Before this year, just 18 guys had finished a full season using at least 35 percent of team possessions while on the floor, per basketball-reference.com. Under half managed to do so while missing fewer than 10 games, and Russ would become just the third – joining Michael Jordan and Kobe Bryant – to play all 82 while pulling this off.
He’d do it while setting the NBA record for usage percentage. He’ll have run nearly 200 miles during NBA gameplay since the beginning of the season, per SportVU figures extrapolated at his current averages.
Through this lens, his effectiveness-to-volume ratio is pure insanity. Just five of those 18 guys through history with uber-high usage figures managed a better team winning percentage than Westbrook’s Thunder are on track to post, and that’s without considering supporting casts or a cupcake schedule over the final few weeks of the year.
If you absolutely must find meaning in triple-doubles, find it in a similar team theme. Remember those figures we cited above, showing how much worse the team record in triple-doubles gets when the guy in question is chucking mercilessly?
Not with Russ. Other guys through history have won 55 percent of their triple-double games with at least 25 shots attempted; Westbrook has won 75 percent of such games this season. Many of these aren’t just chucking for chucking’s sake – the Thunder needed those ridiculously burdensome performances. Oklahoma City wins games where Russ manages a triple-double at a significantly higher rate than the league throughout history.
If you’re obsessed with unique historical numbers, all of this is barely scratching the surface. We could double the length of this article simply listing the various, volume-related statistical crevices in which Westbrook is either all alone or in short, illustrious company.

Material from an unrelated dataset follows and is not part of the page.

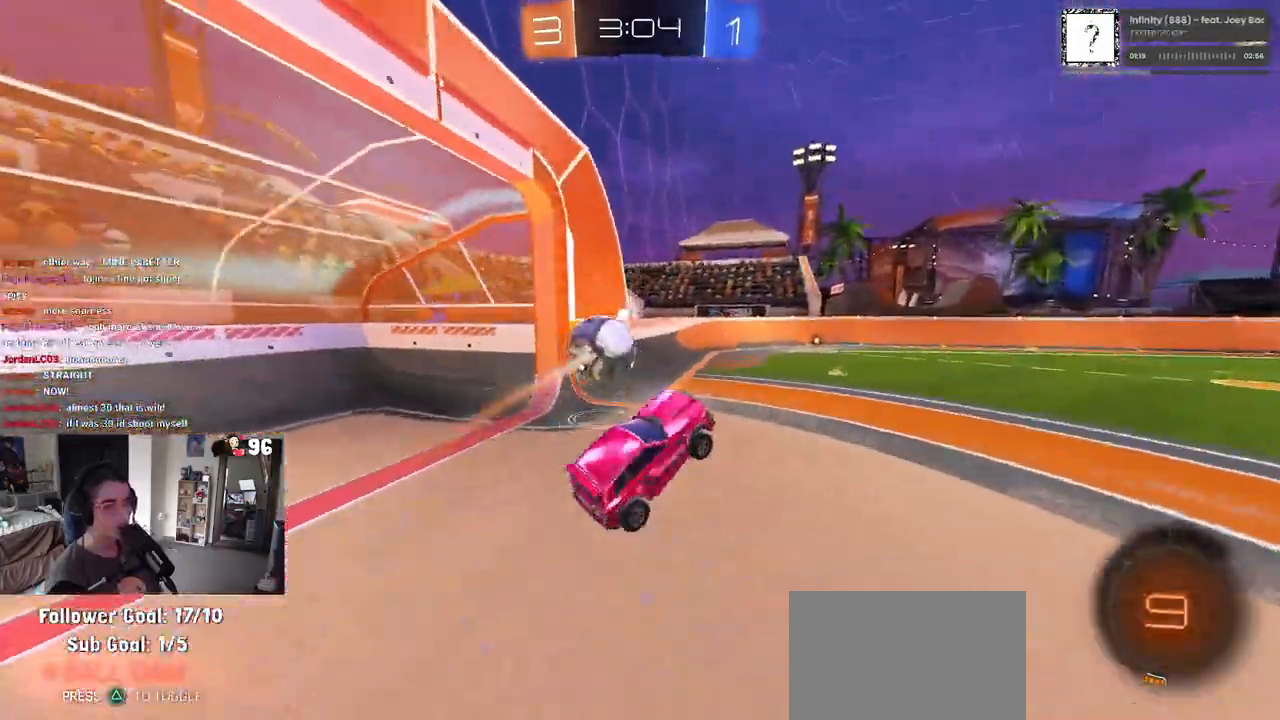
{"buttons": ["R2"], "left_stick": "down", "right_stick": "center", "events": [[100, "left_stick", "down-left"], [233, "SQUARE", "down"], [467, "left_stick", "down"], [500, "SQUARE", "up"]]}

In the interest of transparency: If this pen filled out an MVP ballot, Russ wouldn’t currently occupy the top spot. He might be as low as fourth.
Anyone with a serious objection to Westbrook winning, though, either hates fun or roots for the Cavs, Spurs or Rockets. There isn’t enough separation between the top four guys, especially not when parsing out who deserves an award the NBA intentionally defines ambiguously to stoke the fire on debates like these.
If he does win, though, here’s hoping it’s due to more than a deep-seated obsession with round numbers. Ask any smart statistician, and they’ll tell you: You can prove virtually anything if you manipulate the data the right way. Using the right statistical thresholds, anyone with internet access can find several examples of how LeBron James, Kawhi Leonard and James Harden are posting historically unique seasons this year.
Westbrook deserves it as much as any of these guys, but not because his uniqueness conforms more to your brain’s natural tendencies than the others. Count this as a plea that those with a vote come April think a little better of their base nature, and look a little deeper.